• Task requirements
Go line by line through the records below. Copy whichever lines contain the string "center".

[Data supplied]

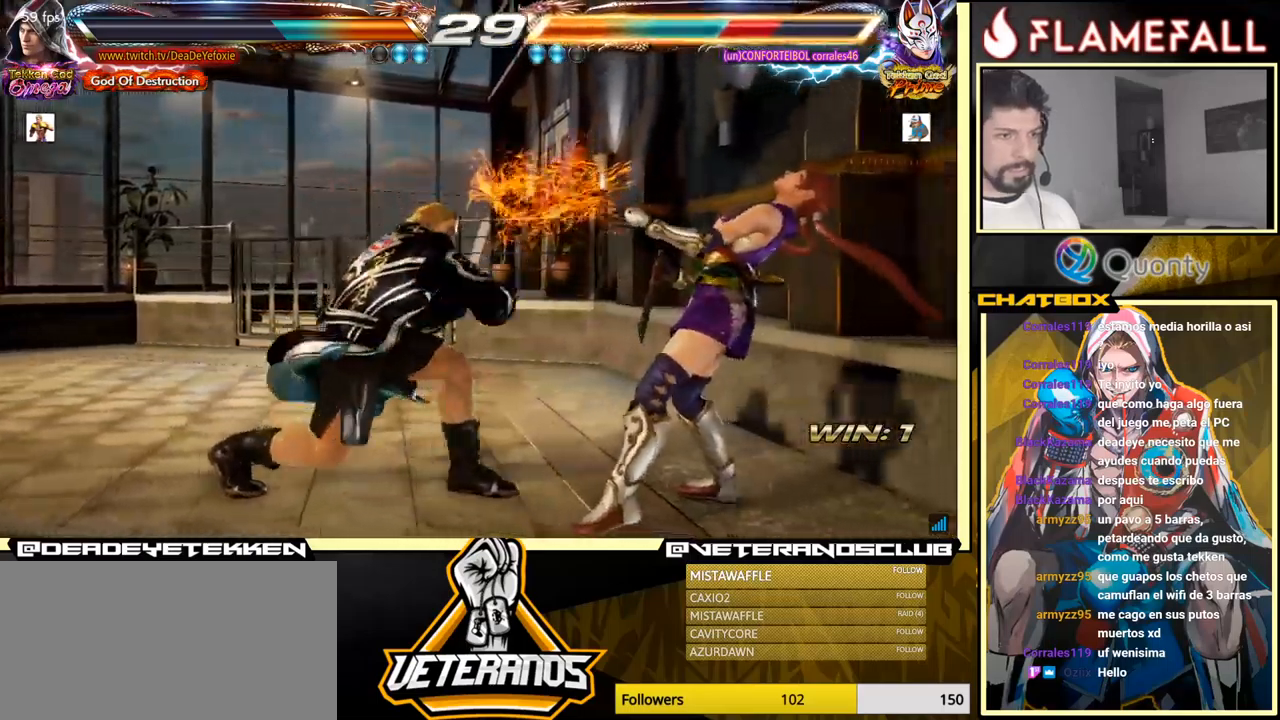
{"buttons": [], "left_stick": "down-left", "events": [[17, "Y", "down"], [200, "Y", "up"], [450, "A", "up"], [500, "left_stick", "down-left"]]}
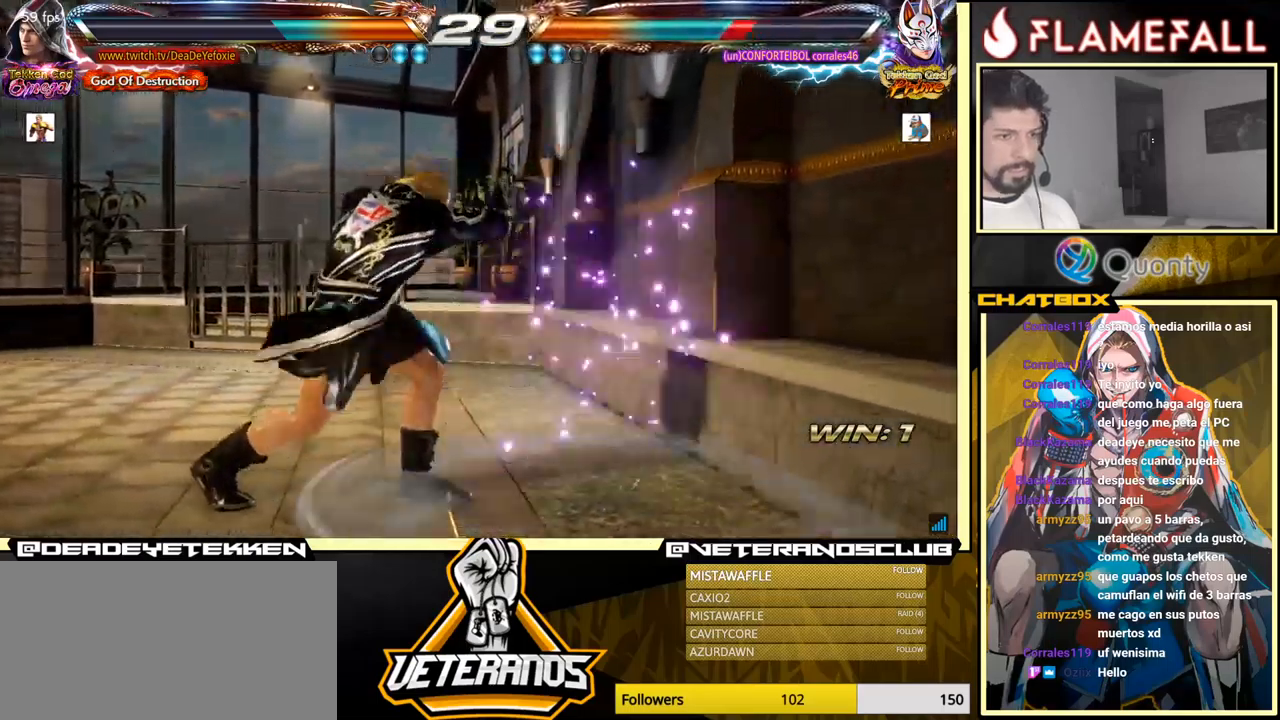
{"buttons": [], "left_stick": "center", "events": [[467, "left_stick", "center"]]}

[/Data supplied]
[Data supplied]

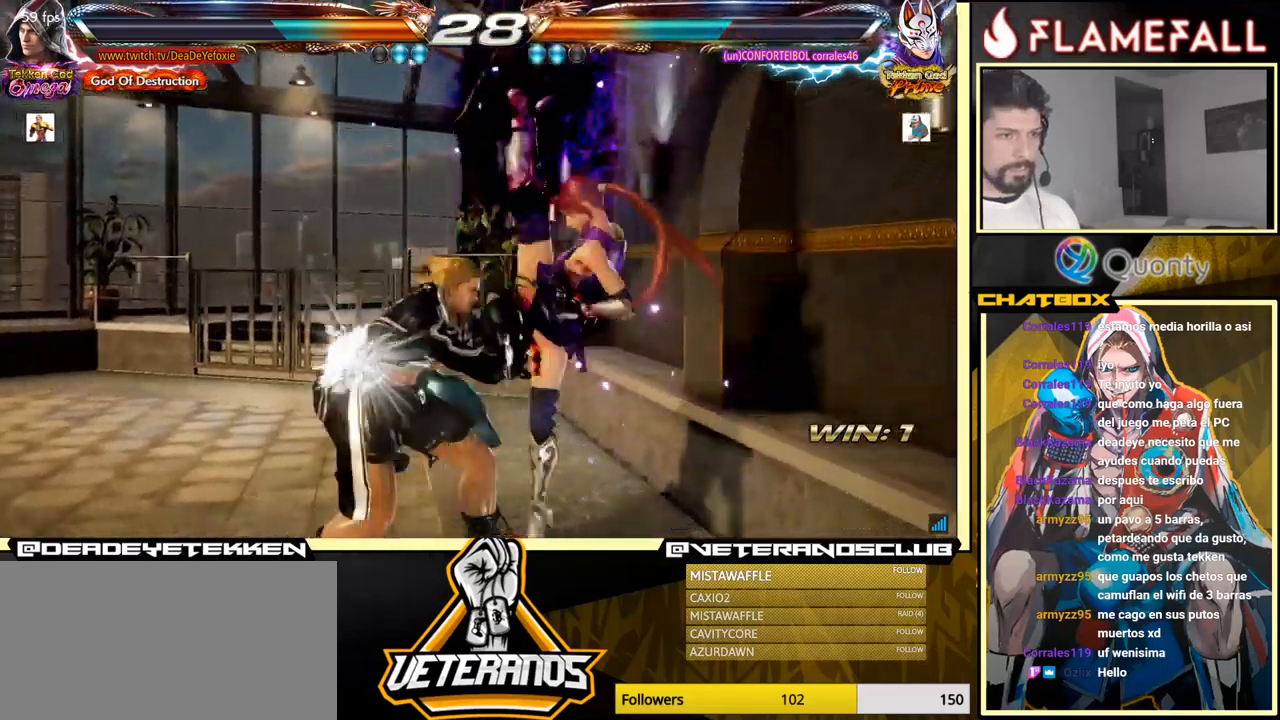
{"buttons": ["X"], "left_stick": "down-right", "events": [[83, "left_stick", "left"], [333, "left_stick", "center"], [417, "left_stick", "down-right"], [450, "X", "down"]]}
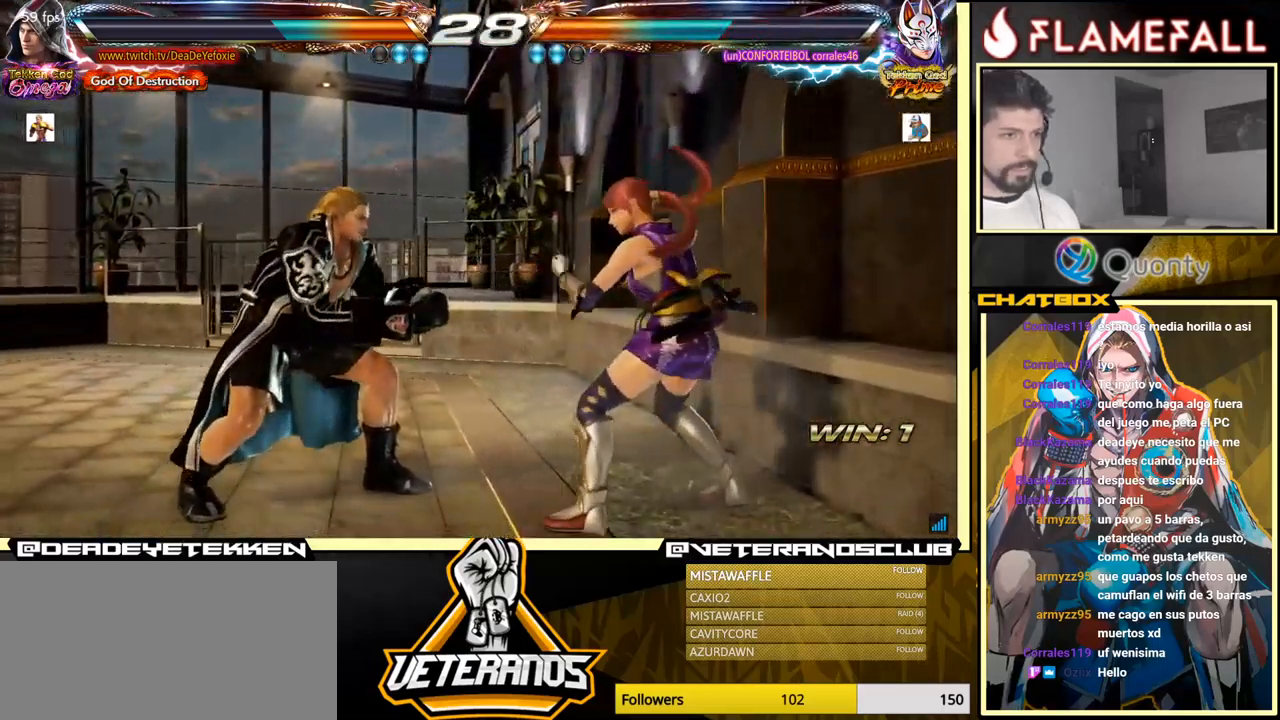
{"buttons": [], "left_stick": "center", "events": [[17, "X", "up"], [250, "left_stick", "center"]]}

[/Data supplied]

• Exercise response
{"buttons": [], "left_stick": "center", "events": [[467, "left_stick", "center"]]}
{"buttons": ["X"], "left_stick": "down-right", "events": [[83, "left_stick", "left"], [333, "left_stick", "center"], [417, "left_stick", "down-right"], [450, "X", "down"]]}
{"buttons": [], "left_stick": "center", "events": [[17, "X", "up"], [250, "left_stick", "center"]]}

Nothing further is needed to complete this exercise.